_Selected excerpt_

====

Mark Twain would be rolling in his grave -- if he wasn't a smart enough man to expect something of this sort to occur.
I would hesitate reading the original to my 6 or 8yo. Because of the n-word (a word we're all strongly defending, yet none of us is willing to write out!). Too early to get into a discussion over the appropriateness of the word. Too many connotations. And, I think, it would force me to get into the book at well beyond the adventure level that appeals to them at this age. So this gives me one version I can read to them without going to the totally abridged and dumbed down kiddie versions. "slave", however is a weird substitution. I think. Remember -- the other versions are not being discontinued. (and with the renewed interest, their sales will probably go up). This just allows people who might otherwise avoid the book -- rightly in rare cases, or wrongly in most -- access to it. Schools should be teaching the unedited version.
What I was saying was that removing the n-word doesn't make the book anymore appealing to black kids than it did if you left it there. Kids these days don't care about that stuff, so might point is, if you wanted to make it relate-able so to speak you'd have to make huck an x-box player os something.
Huckleberry Finn, as it stands, could be an excellent teaching tool to get students to realize that morality and social standards are historically-mediated and subject to the context of their times - a lesson that everyone should learn before they're allowed to voice their opinion on anything.

====

_Record extracts_
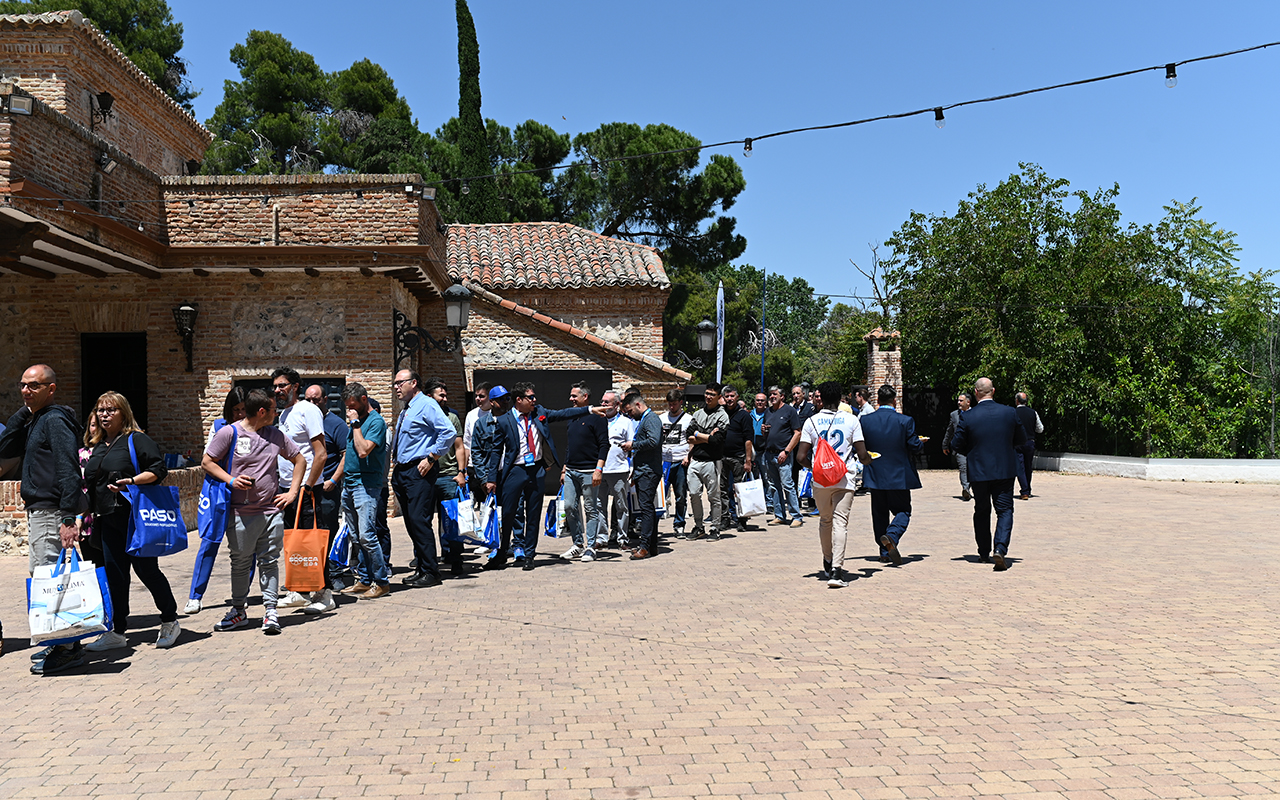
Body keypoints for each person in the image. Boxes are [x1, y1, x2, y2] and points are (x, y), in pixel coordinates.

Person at [3, 365, 90, 674]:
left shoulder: (53, 421)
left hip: (52, 511)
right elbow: (5, 448)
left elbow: (68, 468)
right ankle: (61, 643)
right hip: (41, 510)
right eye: (23, 385)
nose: (27, 390)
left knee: (52, 578)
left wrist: (68, 518)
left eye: (35, 386)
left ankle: (67, 648)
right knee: (45, 577)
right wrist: (23, 413)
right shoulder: (36, 419)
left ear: (51, 389)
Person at [81, 391, 181, 651]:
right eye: (101, 410)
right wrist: (84, 515)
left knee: (146, 571)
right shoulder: (100, 445)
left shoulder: (136, 440)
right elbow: (92, 484)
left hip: (134, 519)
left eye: (110, 410)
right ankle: (118, 631)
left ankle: (170, 619)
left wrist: (133, 481)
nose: (104, 415)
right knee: (114, 575)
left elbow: (159, 470)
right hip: (106, 519)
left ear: (123, 412)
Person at [203, 388, 306, 634]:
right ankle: (239, 611)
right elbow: (207, 462)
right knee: (240, 563)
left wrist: (292, 493)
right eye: (273, 410)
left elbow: (300, 460)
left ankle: (271, 611)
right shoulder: (230, 433)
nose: (276, 414)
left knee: (269, 561)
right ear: (262, 411)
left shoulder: (275, 435)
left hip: (271, 511)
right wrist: (230, 480)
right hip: (240, 513)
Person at [484, 381, 593, 571]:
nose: (535, 400)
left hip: (536, 470)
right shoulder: (504, 421)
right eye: (530, 397)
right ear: (519, 400)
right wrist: (491, 478)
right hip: (514, 471)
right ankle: (502, 552)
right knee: (508, 513)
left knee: (533, 514)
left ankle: (529, 555)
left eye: (534, 397)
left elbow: (563, 414)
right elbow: (496, 451)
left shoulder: (539, 413)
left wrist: (590, 410)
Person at [796, 382, 872, 587]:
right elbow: (862, 453)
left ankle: (827, 559)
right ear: (840, 398)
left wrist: (814, 467)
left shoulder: (811, 422)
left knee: (825, 520)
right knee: (841, 522)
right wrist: (868, 460)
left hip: (821, 480)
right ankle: (837, 570)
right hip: (844, 477)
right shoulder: (851, 420)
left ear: (820, 397)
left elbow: (801, 456)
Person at [390, 369, 460, 587]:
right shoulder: (408, 408)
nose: (396, 387)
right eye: (395, 383)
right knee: (411, 522)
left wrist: (431, 458)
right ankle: (421, 568)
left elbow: (448, 432)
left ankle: (431, 572)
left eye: (400, 383)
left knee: (420, 521)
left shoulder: (427, 404)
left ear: (414, 383)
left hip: (419, 471)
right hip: (403, 471)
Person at [270, 368, 330, 613]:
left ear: (295, 386)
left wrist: (306, 486)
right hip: (287, 489)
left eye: (282, 385)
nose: (277, 390)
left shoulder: (308, 410)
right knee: (295, 543)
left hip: (307, 489)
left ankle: (324, 594)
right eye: (274, 386)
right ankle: (300, 591)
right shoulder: (283, 414)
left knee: (312, 541)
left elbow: (321, 454)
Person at [951, 377, 1026, 571]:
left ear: (975, 393)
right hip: (1004, 470)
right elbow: (1021, 439)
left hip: (979, 471)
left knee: (982, 510)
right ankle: (1000, 548)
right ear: (993, 391)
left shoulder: (968, 416)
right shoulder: (1009, 412)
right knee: (1005, 510)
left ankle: (984, 552)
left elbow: (956, 445)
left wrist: (975, 454)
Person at [187, 387, 247, 613]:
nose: (240, 414)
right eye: (236, 410)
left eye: (243, 410)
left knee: (244, 546)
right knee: (209, 542)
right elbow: (208, 460)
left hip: (245, 493)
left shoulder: (257, 429)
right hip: (219, 491)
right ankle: (195, 595)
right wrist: (230, 479)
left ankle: (242, 594)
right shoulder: (219, 427)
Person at [859, 384, 924, 565]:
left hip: (875, 473)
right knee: (903, 510)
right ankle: (892, 535)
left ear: (877, 401)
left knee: (879, 513)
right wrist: (920, 442)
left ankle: (884, 551)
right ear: (894, 401)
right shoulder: (905, 421)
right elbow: (914, 446)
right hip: (899, 475)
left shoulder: (865, 421)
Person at [338, 382, 391, 599]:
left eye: (352, 405)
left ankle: (381, 581)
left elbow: (363, 451)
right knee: (356, 536)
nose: (349, 410)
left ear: (364, 400)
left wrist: (355, 424)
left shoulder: (375, 422)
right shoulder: (356, 422)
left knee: (368, 535)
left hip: (366, 486)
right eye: (347, 407)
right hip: (349, 484)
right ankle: (364, 578)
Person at [301, 384, 347, 609]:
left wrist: (334, 480)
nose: (312, 404)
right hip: (305, 490)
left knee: (326, 536)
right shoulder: (303, 420)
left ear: (325, 400)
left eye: (316, 400)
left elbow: (346, 455)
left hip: (326, 490)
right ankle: (306, 581)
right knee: (307, 537)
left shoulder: (335, 424)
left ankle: (330, 578)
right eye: (308, 399)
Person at [558, 381, 608, 562]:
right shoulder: (572, 416)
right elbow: (570, 446)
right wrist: (564, 469)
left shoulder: (598, 417)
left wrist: (598, 469)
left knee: (590, 509)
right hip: (571, 470)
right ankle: (577, 544)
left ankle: (591, 547)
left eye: (574, 396)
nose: (570, 399)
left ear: (585, 397)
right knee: (570, 506)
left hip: (589, 471)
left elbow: (604, 445)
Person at [424, 380, 467, 576]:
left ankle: (455, 560)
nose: (445, 398)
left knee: (451, 520)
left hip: (448, 476)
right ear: (430, 396)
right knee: (422, 520)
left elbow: (459, 447)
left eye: (445, 395)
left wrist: (461, 472)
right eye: (441, 395)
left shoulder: (452, 417)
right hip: (425, 476)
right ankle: (424, 560)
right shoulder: (421, 416)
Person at [619, 392, 662, 559]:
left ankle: (645, 547)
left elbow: (654, 441)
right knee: (647, 508)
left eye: (630, 411)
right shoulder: (645, 419)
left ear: (638, 405)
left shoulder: (651, 419)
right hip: (643, 470)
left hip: (649, 471)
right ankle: (651, 546)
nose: (630, 415)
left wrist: (633, 445)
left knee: (646, 509)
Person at [686, 383, 729, 540]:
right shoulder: (698, 414)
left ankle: (715, 528)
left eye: (712, 394)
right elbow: (689, 435)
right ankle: (699, 527)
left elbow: (717, 440)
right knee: (694, 494)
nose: (708, 397)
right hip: (696, 460)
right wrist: (706, 436)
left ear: (719, 397)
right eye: (707, 393)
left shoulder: (722, 415)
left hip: (713, 461)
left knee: (714, 496)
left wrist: (700, 436)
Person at [598, 389, 637, 550]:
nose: (603, 405)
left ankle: (622, 537)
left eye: (606, 402)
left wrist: (632, 467)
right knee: (599, 505)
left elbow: (632, 445)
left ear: (617, 405)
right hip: (599, 470)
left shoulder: (626, 422)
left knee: (621, 506)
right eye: (602, 402)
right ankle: (601, 538)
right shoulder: (597, 420)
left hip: (619, 470)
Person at [762, 385, 803, 528]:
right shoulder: (768, 412)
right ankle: (779, 515)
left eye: (775, 394)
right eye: (770, 394)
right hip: (769, 454)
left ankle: (796, 516)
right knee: (773, 486)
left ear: (782, 396)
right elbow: (768, 432)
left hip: (783, 454)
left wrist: (786, 451)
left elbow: (797, 433)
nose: (772, 397)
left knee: (787, 485)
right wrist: (763, 431)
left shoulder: (789, 411)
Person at [718, 385, 755, 534]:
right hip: (722, 457)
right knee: (722, 490)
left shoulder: (744, 415)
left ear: (737, 397)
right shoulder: (720, 414)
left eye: (732, 396)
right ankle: (725, 518)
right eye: (727, 396)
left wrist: (748, 460)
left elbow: (748, 440)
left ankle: (741, 519)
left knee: (740, 490)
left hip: (738, 457)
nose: (729, 399)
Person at [659, 388, 692, 539]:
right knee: (659, 495)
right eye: (669, 404)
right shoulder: (661, 418)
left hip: (680, 461)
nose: (671, 407)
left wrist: (688, 456)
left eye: (674, 404)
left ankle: (679, 524)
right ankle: (653, 525)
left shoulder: (689, 419)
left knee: (680, 495)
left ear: (680, 403)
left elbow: (692, 440)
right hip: (664, 461)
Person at [463, 382, 493, 501]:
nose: (477, 399)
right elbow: (467, 443)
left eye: (481, 396)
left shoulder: (497, 414)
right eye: (476, 396)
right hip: (474, 467)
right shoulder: (471, 415)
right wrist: (464, 469)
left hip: (491, 466)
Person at [941, 392, 974, 502]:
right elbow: (949, 431)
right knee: (963, 468)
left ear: (968, 402)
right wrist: (945, 444)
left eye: (961, 400)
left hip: (974, 448)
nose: (958, 402)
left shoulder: (976, 413)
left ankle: (977, 489)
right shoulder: (954, 415)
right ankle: (966, 489)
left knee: (974, 469)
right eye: (958, 400)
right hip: (960, 448)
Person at [1014, 392, 1044, 500]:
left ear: (1017, 401)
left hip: (1017, 443)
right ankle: (1027, 490)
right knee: (1028, 466)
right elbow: (1040, 429)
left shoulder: (1013, 412)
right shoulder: (1033, 413)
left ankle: (1025, 491)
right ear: (1026, 401)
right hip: (1030, 442)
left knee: (1020, 467)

====

_Work order_
In the comments on the edited Huckleberry Finn, which replacement word does one writer call a weird substitution?

_Result_
"Slave."